Quelque chose a pourtant changé depuis sa réélection en novembre et, surtout, depuis la nomination de John Kerry en lieu et place de Hillary Clinton, comme si Washington avait trouvé son second souffle. Certes, avec cinq déplacements dans la région en l’espace de trois mois, le nouveau secrétaire d’État américain n’a pas tout à fait rompu avec la « diplomatie des navettes ». Mais son approche, visant avant tout à rétablir un climat de confiance entre Israéliens et Palestiniens, diffère de celle de ses prédécesseurs. « Nous travaillons dur », reconnaît lui-même l’intéressé. Entre Jérusalem, Ramallah et Amman, John Kerry multiplie les trajets en hélicoptère et n’hésite pas à chambouler son emploi du temps s’il considère que sa mission peut aboutir. Le 29 juin, il fait ainsi annuler un dîner prévu à Abou Dhabi sur l’aide à apporter aux rebelles syriens pour pouvoir s’entretenir une nouvelle fois avec Benyamin Netanyahou et Mahmoud Abbas, qu’il avait déjà rencontrés la veille à deux reprises.
Thérapie
En trois jours, ses entretiens successifs avec le Premier ministre israélien et le chef de l’Autorité palestinienne auront duré près d’une dizaine d’heures. Signe de son dévouement presque sans limites, John Kerry privilégie des rendez-vous en tête à tête, à huis clos, allant jusqu’à refuser la présence de tiers à ses côtés. Bien que chargée du dossier palestinien, la ministre israélienne Tzipi Livni l’a appris à ses dépens en patientant longuement dans une pièce de l’hôtel David Citadel de Jérusalem – le 28 juin -, pendant que Netanyahou et Kerry discutaient des modalités de relance du processus de paix. De temps à autre, selon des témoins, un majordome lui faisait signe d’entrer dans la salle de réunion adjacente. D’où elle ressortait au bout de quelques minutes.

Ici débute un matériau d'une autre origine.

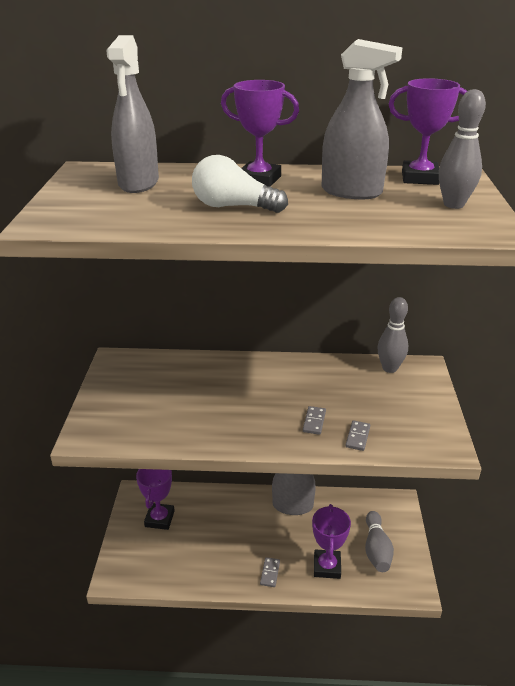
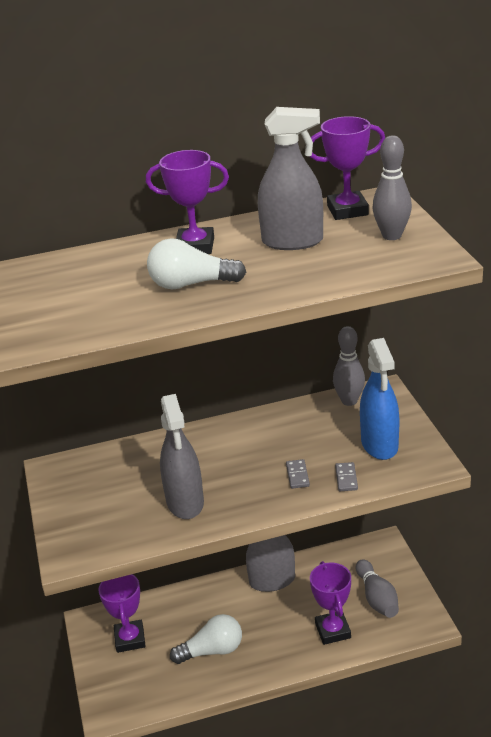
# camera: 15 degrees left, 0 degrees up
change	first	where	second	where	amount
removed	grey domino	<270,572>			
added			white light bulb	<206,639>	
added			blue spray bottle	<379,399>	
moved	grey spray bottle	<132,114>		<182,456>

À l’image d’un psychologue, le secrétaire d’État américain est d’abord à l’écoute et, à chaque doute exprimé, il tente de rassurer son interlocuteur. « Avec Abbas et Netanyahou, il mène une sorte de thérapie de couple, même si les séances sont pour l’instant individuelles », relève l’éditorialiste politique du Haaretz, Barak Ravid. Quand il est interrogé sur sa méthode, John Kerry dit « avoir la diplomatie dans le sang » après vingt-huit années de loyaux services au sein de la commission des Affaires étrangères du Sénat. « Il croit au contact personnel, et son travail de défrichage est nécessaire pour relever un défi tel que la paix israélo-palestinienne », confirme Carol Giacomo dans les colonnes du New York Times.
Patience
Pour nombre d’observateurs, l’ancien candidat démocrate à la présidentielle accomplit sans pression mais avec détermination l’une des dernières missions de sa carrière politique. Au Proche-Orient, son leitmotiv se résume en deux mots : discrétion et efficacité. John Kerry évite sciemment les grandes annonces et ne se fixe guère d’échéance. « Ce qui compte, c’est qu’il y ait des progrès avant l’assemblée générale des Nations unies de septembre », plaide-t-il, comme pour s’éviter une cruelle désillusion.
Pour l’instant, aucune percée significative n’a été enregistrée. Il n’empêche, des rumeurs insistantes évoquent un retour imminent à la table des négociations, souhaité par le président palestinien Mahmoud Abbas. De son côté, Benyamin Netanyahou rejetterait toute condition préalable à la reprise du dialogue, en particulier le gel de la colonisation, mais aurait fait savoir qu’il serait disposé à évacuer 90 % de la Cisjordanie.
Si l’on considère que la patience est une vertu essentielle au Proche-Orient, Barack Obama a peut-être fait un choix judicieux en misant sur la personnalité et l’expérience de John Kerry. « Je sais que vous allez être un formidable secrétaire d’État », avait-il lancé à son protégé lors de son intronisation en janvier.